| Data for analysis |
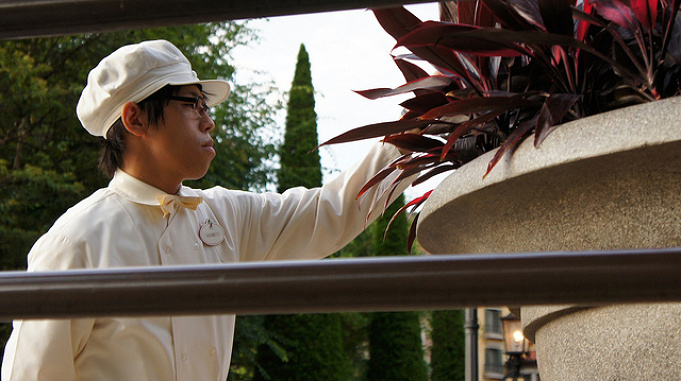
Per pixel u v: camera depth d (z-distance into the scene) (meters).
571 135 1.07
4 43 8.50
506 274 0.62
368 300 0.63
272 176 11.20
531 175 1.10
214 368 1.87
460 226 1.29
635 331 1.11
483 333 15.68
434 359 16.09
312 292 0.64
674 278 0.61
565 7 1.13
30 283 0.66
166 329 1.79
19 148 8.70
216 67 10.76
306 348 12.82
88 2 0.74
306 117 13.72
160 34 9.52
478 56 1.31
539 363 1.31
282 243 2.13
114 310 0.65
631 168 1.04
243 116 10.89
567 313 1.20
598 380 1.15
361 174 2.10
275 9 0.74
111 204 1.92
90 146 8.94
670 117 0.99
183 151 2.00
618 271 0.61
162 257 1.89
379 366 15.08
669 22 1.14
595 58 1.23
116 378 1.74
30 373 1.70
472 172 1.20
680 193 1.04
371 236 15.81
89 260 1.81
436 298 0.63
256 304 0.64
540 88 1.31
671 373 1.07
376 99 1.46
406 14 1.37
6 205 7.81
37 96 8.12
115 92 1.96
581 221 1.12
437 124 1.38
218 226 2.01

| Work task |
Return the records above in their entirety, word for word, with the pictures removed.

| Solution |
Per pixel u v: camera depth d (z-distance into the scene) (meters).
571 135 1.07
4 43 8.50
506 274 0.62
368 300 0.63
272 176 11.20
531 175 1.10
214 368 1.87
460 226 1.29
635 331 1.11
483 333 15.68
434 359 16.09
312 292 0.64
674 278 0.61
565 7 1.13
30 283 0.66
166 329 1.79
19 148 8.70
216 67 10.76
306 348 12.82
88 2 0.74
306 117 13.72
160 34 9.52
478 56 1.31
539 363 1.31
282 243 2.13
114 310 0.65
631 168 1.04
243 116 10.89
567 313 1.20
598 380 1.15
361 174 2.10
275 9 0.74
111 204 1.92
90 146 8.94
670 117 0.99
183 151 2.00
618 271 0.61
162 257 1.89
379 366 15.08
669 22 1.14
595 58 1.23
116 378 1.74
30 373 1.70
472 172 1.20
680 193 1.04
371 236 15.81
89 260 1.81
436 298 0.63
256 304 0.64
540 88 1.31
671 373 1.07
376 99 1.46
406 14 1.37
6 205 7.81
37 96 8.12
115 92 1.96
581 221 1.12
437 124 1.38
218 226 2.01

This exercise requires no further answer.